Pero siempre quedaba una esperanza. Porque Saladino no era Nur al-Din, el sultán de Damasco. Y de hecho, este último desconfiaba del joven visir, cuyo ascenso había sido demasiado rápido según su opinión y que amenazaba con eclipsar al glorioso linaje que Nur al-Din y su padre habían tardado tantos años en establecer.
«Pero si tenemos a
Crucífera
—pensó Guillermo—, todo puede cambiar. Si esta espada es realmente la de san Jorge y tiene los fabulosos poderes que los antiguos le otorgaban, el curso de los acontecimientos puede invertirse. Egipto aún podría ser reconquistada, siempre que se actúe con discernimiento. Con Egipto en manos de los francos, Damasco no tardará en caer. Y después de Damasco, será Bagdad. Los francos ya no tendrán nada que temer. Pero, para esto, primero se necesita un rey, un rey con una autoridad incontestable. Necesitamos a
Crucífera
.»
Guillermo lanzó su montura a todo galope hacia el levante. Atravesaba lo que ya era solo una sucesión de ruinas y pueblos devastados, pero no los veía. Su objetivo era el Krak de los Caballeros, castigado también con dureza por el seísmo.

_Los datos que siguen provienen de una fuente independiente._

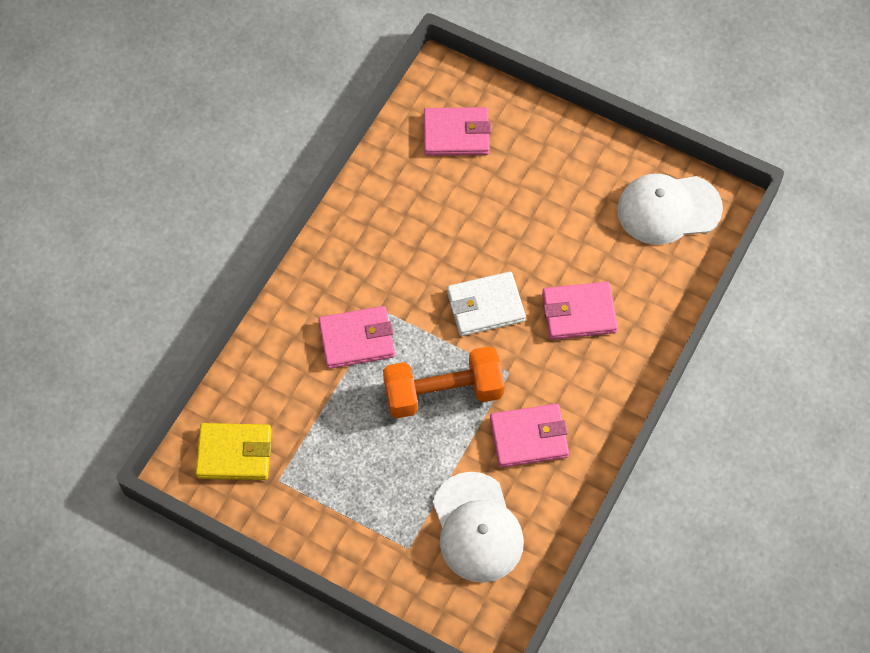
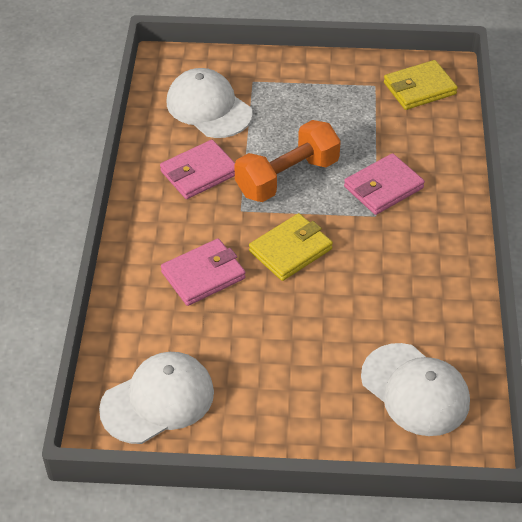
camera: 155 degrees right, 15 degrees down
pink wallet [424,107,491,156] -> white cap [361,343,470,436]
white wallet [447,272,526,336] -> yellow wallet [249,213,333,281]

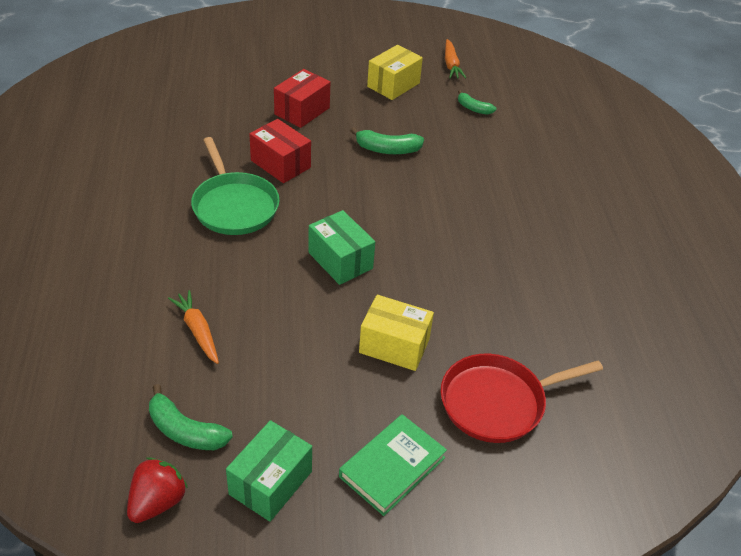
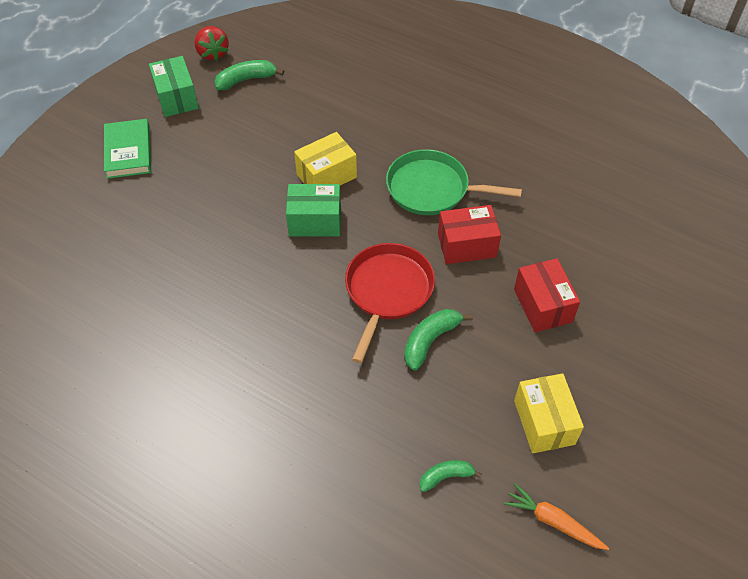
camera: 130 degrees right, 10 degrees up
orange carrot [168,290,219,364] -> none
yellow box [359,295,434,371] -> yellow box moved to [294,132,357,185]
red pan [441,354,603,443] -> red pan moved to [345,243,435,363]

Le veían pasar como una flecha, sin detenerse. Nunca un caballo había ido tan rápido. ¡Parecía el mismísimo Diablo! Los hombres se santiguaban estremeciéndose, seguros de que la tierra se había abierto solo para dejarle salir, y volvían a santiguarse cuando a su estela llegaba —un poco más tarde— un grupo de hombres enmascarados.

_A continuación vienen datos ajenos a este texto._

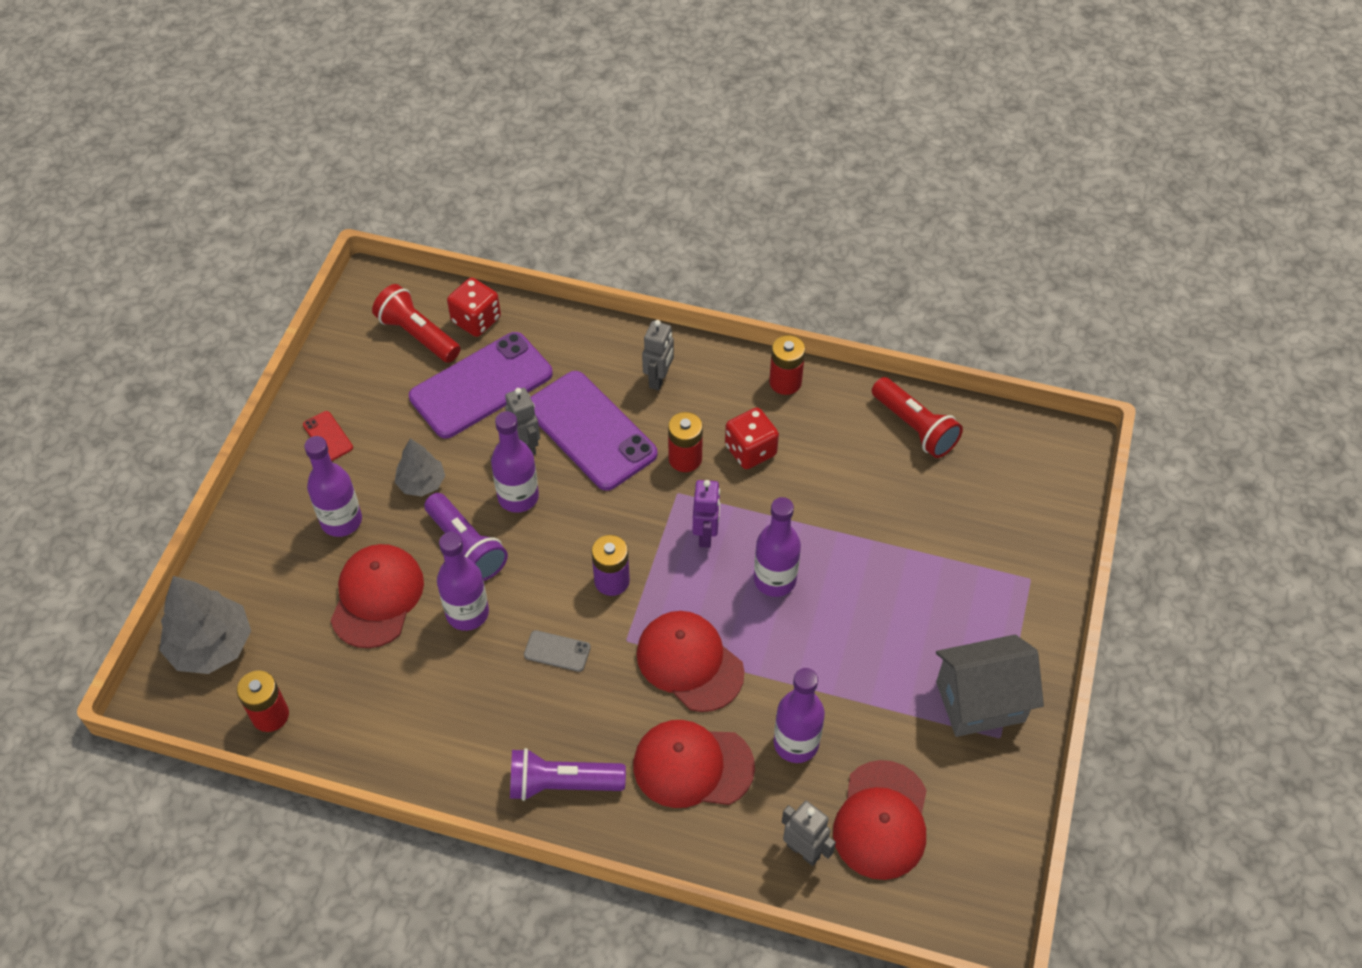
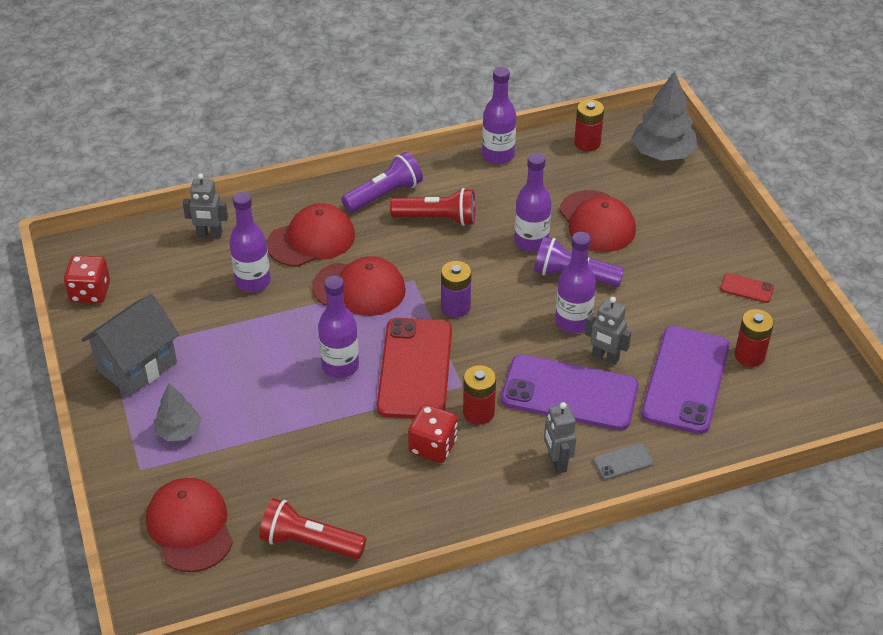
camera: 145 degrees right, 10 degrees down
purple bottle [304,436,362,537] -> purple bottle moved to [482,67,516,164]
red flashlight [372,284,461,363] -> red flashlight moved to [390,188,475,226]
grey tree [395,438,445,497] -> grey tree moved to [154,383,201,441]
red dice [447,278,501,337] -> red dice moved to [64,255,110,303]
grey phone [524,630,591,672] -> grey phone moved to [593,443,654,480]
purple robot [693,480,720,548] -> red phone [377,318,452,419]
red battery [769,335,805,395] -> red battery moved to [735,309,774,367]
red cap [833,760,927,880] -> red cap moved to [146,478,233,572]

Estos preguntaban, en una lengua con un acento marcadamente árabe:
—¿Habéis visto a un jinete? ¿Hacia dónde iba?
Invariablemente los campesinos respondían tendiendo el brazo hacia el oriente, hacia el lugar donde se dirigía Guillermo. «¿Cómo es —se preguntaban los campesinos— que estos demonios no saben adónde va su amo?»
Entonces los jinetes —montados en yeguas alazanas de poca alzada, corceles rápidos muy apreciados por los musulmanes— volvían a marcharse tan rápido como habían llegado, no sin cortar antes el brazo a aquel que les había indicado el camino, mientras explicaban:
—¡Te lo pensarás dos veces antes de indicar el camino a nadie que no seamos nosotros! ¡Y procura mantener quieta la lengua, o te la cortaremos también!
Así, el temblor de tierra y el paso de Guillermo iban acompañados, para los campesinos, de una nueva calamidad: un brazo cortado, cuando hacían falta tantos brazos.
Guillermo, por su parte, ignoraba que le espiaban. Ya hacía meses que soldados pertenecientes a una unidad de élite recientemente creada por Saladino le tenían vigilado. Esta unidad se llamaba Yazak, y a su cabeza había sido nombrado, en agradecimiento por sus numerosas hazañas, un noble y valeroso joven: Taqi ad-Din.